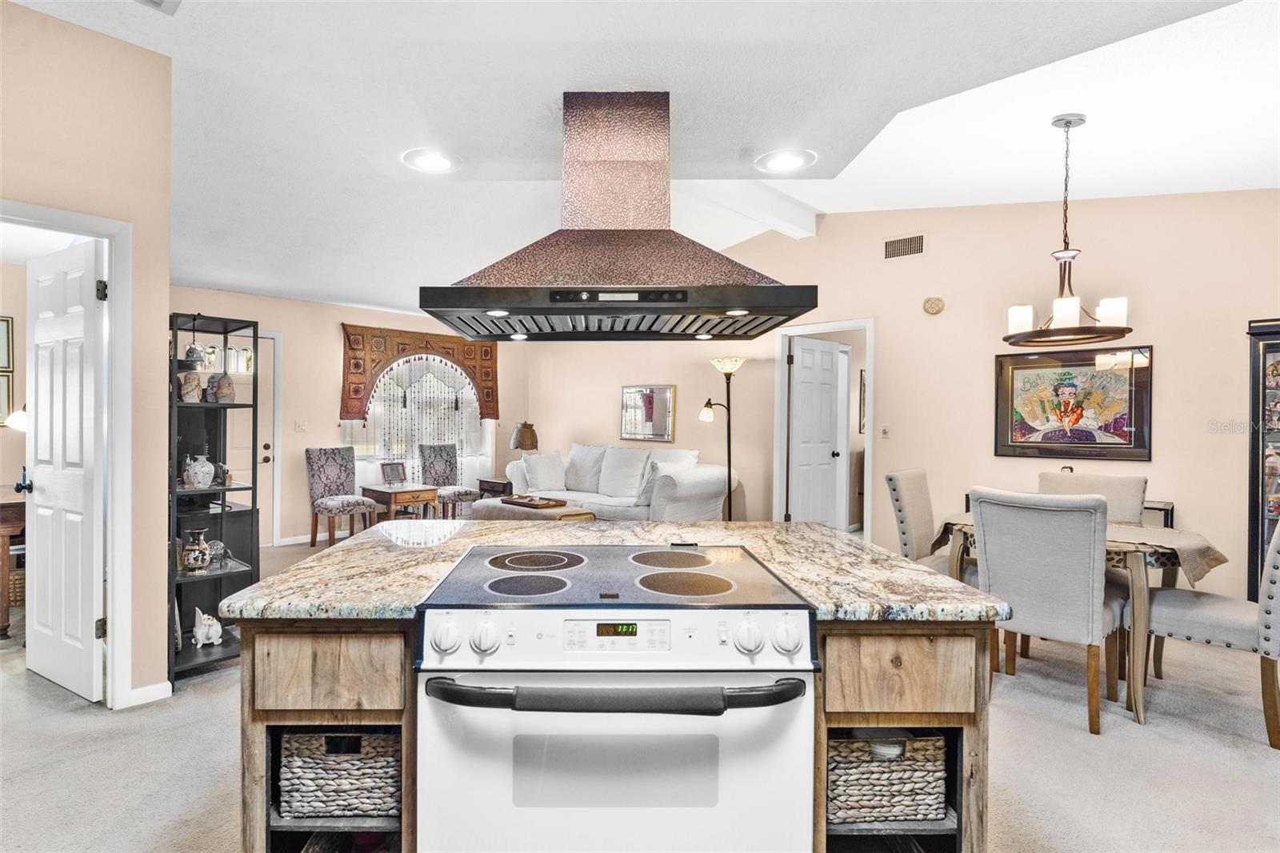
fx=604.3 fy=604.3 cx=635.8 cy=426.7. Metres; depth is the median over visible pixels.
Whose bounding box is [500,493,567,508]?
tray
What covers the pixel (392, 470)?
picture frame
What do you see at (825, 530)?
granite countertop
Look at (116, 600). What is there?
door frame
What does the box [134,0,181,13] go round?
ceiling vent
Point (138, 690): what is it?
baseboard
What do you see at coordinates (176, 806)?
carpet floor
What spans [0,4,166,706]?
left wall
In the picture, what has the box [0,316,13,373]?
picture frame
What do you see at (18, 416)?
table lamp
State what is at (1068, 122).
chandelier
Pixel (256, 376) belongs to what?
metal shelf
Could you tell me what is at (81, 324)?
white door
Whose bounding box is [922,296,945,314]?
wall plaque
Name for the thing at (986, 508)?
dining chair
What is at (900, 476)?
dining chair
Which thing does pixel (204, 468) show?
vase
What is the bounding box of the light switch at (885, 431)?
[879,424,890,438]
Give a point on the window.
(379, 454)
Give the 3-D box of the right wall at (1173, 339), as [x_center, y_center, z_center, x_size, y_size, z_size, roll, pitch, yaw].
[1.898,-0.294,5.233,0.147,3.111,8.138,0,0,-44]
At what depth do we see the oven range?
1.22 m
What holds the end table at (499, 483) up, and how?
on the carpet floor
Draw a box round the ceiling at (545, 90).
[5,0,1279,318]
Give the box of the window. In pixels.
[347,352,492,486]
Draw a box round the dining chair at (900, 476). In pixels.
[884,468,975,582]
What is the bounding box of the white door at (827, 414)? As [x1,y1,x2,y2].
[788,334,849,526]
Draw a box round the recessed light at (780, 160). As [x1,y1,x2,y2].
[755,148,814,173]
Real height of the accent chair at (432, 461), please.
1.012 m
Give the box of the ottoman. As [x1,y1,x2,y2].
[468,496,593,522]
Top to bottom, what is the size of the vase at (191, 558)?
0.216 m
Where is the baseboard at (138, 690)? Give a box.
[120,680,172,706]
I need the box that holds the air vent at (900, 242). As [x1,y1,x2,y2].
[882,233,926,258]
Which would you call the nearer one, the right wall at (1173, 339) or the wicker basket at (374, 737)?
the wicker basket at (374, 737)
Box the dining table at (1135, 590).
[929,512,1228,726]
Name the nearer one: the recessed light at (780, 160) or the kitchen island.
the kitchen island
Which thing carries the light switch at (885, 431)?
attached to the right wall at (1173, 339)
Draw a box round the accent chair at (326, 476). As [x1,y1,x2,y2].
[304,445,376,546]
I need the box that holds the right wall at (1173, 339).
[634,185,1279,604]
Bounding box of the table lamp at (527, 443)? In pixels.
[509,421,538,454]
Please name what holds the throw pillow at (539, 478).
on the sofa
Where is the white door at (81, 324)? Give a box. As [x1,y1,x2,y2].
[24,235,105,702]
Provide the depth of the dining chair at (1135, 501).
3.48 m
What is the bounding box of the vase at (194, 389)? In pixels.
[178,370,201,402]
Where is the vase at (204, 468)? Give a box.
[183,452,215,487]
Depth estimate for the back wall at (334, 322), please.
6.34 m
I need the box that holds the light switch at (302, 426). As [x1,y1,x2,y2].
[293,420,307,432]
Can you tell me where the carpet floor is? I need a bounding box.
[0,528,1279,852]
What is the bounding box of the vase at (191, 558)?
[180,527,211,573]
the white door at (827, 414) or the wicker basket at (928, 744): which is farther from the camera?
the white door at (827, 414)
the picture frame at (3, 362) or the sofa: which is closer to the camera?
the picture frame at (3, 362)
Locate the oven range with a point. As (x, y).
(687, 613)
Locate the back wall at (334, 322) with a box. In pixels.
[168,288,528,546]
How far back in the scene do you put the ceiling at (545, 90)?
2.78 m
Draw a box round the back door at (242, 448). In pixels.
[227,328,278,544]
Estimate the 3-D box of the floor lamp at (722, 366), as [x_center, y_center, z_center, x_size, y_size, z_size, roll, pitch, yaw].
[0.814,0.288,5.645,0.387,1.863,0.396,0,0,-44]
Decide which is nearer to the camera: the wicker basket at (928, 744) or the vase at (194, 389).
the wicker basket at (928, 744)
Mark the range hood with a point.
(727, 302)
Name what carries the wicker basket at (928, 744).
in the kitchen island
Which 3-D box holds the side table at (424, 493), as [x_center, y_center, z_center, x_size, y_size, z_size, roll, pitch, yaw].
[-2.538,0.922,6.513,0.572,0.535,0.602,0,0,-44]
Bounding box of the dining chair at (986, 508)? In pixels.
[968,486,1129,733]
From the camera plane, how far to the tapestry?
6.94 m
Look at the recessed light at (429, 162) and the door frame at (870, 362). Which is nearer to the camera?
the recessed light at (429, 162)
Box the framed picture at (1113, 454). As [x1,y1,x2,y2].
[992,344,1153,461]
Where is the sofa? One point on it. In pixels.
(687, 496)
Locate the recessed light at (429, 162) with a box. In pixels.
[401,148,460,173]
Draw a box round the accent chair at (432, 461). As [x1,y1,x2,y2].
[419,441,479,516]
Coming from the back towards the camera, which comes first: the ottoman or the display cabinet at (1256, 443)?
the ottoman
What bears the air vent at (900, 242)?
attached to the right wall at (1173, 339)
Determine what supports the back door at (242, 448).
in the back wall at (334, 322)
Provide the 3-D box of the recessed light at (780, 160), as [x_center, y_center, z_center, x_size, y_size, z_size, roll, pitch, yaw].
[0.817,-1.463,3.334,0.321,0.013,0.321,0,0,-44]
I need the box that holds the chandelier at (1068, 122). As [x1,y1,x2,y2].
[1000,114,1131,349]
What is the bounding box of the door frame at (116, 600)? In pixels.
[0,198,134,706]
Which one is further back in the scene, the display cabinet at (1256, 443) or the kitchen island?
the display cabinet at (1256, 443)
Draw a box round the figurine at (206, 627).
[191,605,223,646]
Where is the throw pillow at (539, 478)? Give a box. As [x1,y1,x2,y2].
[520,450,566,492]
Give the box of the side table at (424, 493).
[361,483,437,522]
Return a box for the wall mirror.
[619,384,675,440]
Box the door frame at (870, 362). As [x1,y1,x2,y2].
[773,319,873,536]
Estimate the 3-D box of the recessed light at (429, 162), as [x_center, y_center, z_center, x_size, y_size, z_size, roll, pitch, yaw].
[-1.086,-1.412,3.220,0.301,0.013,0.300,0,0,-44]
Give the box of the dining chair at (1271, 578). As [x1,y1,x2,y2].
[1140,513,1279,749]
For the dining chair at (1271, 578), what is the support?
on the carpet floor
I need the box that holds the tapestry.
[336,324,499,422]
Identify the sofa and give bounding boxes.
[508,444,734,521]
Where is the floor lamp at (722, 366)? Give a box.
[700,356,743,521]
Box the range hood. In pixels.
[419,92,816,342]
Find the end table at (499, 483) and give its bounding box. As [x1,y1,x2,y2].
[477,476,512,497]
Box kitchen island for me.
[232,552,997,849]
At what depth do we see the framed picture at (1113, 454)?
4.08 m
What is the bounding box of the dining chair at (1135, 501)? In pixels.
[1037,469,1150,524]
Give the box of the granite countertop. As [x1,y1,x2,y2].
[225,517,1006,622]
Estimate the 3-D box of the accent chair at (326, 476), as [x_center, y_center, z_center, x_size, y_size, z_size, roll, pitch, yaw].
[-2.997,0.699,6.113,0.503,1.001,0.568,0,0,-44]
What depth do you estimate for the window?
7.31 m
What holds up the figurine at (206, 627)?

...

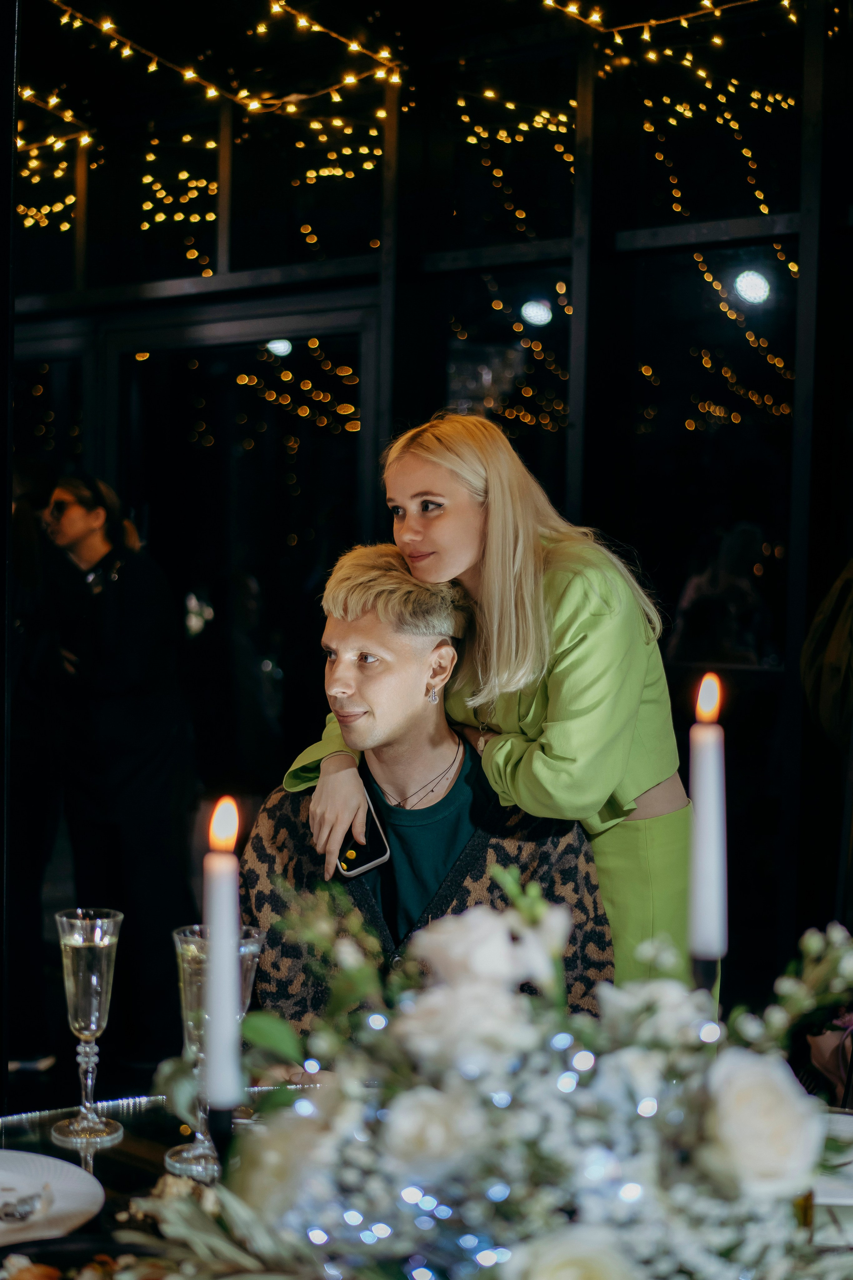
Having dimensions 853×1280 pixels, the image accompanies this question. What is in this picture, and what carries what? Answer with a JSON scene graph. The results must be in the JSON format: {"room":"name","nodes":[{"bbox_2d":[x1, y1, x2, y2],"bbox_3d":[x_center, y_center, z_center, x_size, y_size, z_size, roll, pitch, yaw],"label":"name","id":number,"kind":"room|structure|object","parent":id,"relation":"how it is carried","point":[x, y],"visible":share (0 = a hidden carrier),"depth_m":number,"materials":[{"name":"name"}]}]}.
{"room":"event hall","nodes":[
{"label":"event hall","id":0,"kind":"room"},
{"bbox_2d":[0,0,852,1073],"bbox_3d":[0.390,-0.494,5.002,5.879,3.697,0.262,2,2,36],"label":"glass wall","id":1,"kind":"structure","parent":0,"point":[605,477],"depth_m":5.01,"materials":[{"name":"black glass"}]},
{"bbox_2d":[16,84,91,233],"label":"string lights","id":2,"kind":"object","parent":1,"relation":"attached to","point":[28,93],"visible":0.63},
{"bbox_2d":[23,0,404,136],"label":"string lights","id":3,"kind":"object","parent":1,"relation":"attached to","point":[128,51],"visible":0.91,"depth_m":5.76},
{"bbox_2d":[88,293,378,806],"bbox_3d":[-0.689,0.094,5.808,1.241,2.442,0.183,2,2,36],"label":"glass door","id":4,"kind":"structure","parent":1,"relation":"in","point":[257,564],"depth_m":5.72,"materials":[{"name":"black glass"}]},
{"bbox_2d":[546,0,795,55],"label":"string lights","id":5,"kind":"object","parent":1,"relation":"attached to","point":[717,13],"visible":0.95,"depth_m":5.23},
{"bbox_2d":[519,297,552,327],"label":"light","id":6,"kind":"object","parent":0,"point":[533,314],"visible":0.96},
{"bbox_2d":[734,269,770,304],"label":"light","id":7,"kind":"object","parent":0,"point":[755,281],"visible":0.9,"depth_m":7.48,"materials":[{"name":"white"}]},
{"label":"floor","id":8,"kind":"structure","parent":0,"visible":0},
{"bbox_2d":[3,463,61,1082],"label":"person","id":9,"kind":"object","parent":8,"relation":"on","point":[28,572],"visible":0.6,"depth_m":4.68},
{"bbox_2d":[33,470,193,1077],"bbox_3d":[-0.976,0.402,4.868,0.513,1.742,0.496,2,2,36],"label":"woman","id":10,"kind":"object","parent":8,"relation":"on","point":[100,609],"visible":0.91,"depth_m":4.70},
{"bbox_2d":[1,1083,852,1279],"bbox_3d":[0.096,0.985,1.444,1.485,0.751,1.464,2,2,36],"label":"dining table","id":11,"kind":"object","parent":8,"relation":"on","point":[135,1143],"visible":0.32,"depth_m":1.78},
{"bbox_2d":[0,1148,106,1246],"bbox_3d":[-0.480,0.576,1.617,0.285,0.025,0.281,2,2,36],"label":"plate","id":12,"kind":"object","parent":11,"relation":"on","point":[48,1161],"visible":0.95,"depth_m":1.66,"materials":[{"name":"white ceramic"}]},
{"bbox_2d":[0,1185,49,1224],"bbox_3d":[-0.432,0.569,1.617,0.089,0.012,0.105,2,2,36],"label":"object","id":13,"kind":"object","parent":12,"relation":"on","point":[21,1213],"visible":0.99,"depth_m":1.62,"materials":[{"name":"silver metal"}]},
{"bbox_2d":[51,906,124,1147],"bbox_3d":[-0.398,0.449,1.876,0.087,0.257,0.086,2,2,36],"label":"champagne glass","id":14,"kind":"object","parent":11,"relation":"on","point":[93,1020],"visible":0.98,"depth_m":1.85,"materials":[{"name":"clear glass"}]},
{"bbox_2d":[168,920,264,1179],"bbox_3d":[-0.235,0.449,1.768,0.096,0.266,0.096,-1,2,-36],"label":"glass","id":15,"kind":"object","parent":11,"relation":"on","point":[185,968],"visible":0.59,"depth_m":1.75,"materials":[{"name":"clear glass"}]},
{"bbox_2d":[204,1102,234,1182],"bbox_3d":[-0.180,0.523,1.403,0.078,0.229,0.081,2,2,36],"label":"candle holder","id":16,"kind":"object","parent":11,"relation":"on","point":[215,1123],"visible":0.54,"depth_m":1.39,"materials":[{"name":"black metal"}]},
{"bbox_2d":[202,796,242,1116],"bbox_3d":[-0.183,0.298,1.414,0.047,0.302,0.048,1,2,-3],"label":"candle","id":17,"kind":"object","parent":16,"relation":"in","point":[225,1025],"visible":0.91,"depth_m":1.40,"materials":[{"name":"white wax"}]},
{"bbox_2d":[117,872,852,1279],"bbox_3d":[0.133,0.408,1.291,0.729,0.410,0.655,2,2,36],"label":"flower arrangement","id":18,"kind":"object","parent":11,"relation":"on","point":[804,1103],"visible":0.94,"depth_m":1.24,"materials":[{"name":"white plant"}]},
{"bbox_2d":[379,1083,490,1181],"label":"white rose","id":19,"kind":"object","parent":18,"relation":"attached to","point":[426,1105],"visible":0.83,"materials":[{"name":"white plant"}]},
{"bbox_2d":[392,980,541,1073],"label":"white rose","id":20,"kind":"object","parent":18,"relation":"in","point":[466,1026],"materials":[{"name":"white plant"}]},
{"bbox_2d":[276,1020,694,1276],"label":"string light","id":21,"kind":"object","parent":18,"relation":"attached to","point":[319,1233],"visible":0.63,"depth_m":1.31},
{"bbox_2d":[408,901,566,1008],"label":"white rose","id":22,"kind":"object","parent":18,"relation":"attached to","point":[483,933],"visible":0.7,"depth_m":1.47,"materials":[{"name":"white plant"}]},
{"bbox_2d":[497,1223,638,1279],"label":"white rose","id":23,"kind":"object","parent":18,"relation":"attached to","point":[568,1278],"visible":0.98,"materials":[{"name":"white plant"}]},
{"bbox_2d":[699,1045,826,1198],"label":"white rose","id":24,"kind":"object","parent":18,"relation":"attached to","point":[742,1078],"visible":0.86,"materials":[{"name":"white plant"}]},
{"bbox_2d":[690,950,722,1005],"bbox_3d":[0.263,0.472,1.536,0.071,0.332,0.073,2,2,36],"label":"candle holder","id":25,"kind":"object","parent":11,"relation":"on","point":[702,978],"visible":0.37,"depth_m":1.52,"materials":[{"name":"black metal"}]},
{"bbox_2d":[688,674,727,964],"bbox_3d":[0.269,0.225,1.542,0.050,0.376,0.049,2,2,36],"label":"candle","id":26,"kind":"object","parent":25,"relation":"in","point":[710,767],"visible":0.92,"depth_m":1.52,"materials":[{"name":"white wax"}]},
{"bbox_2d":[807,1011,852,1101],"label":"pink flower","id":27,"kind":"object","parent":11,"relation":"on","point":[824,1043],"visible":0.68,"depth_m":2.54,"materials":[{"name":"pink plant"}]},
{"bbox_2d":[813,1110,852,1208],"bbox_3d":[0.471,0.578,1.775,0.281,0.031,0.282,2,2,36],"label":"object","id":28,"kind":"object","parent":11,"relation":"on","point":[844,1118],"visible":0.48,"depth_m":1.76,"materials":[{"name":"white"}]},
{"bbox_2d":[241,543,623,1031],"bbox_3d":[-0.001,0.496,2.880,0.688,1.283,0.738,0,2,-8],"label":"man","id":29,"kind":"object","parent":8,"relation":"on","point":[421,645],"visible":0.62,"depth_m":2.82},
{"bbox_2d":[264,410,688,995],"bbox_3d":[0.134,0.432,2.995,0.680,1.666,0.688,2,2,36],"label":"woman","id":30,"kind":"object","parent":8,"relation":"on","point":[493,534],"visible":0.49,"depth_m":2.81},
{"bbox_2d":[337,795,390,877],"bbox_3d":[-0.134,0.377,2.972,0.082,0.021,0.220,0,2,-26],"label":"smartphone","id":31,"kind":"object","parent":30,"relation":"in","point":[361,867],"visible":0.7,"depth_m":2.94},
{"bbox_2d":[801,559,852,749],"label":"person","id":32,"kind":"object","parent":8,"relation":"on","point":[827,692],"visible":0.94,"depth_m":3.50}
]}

---

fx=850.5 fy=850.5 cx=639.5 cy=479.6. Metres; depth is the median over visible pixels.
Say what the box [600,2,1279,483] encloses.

» EXERCISE BRIEF
Reproducing the whole listing above is not the task. Copy exactly only the lines from the one with "Box kitchen island for me." to the one with "What holds up the figurine at (206, 627)?", both kept.

» RESULT FOR THIS TASK
Box kitchen island for me.
[232,552,997,849]
At what depth do we see the framed picture at (1113, 454)?
4.08 m
What is the bounding box of the dining chair at (1135, 501)? In pixels.
[1037,469,1150,524]
Give the box of the granite countertop. As [x1,y1,x2,y2].
[225,517,1006,622]
Estimate the 3-D box of the accent chair at (326, 476), as [x_center, y_center, z_center, x_size, y_size, z_size, roll, pitch, yaw].
[-2.997,0.699,6.113,0.503,1.001,0.568,0,0,-44]
What depth do you estimate for the window?
7.31 m
What holds up the figurine at (206, 627)?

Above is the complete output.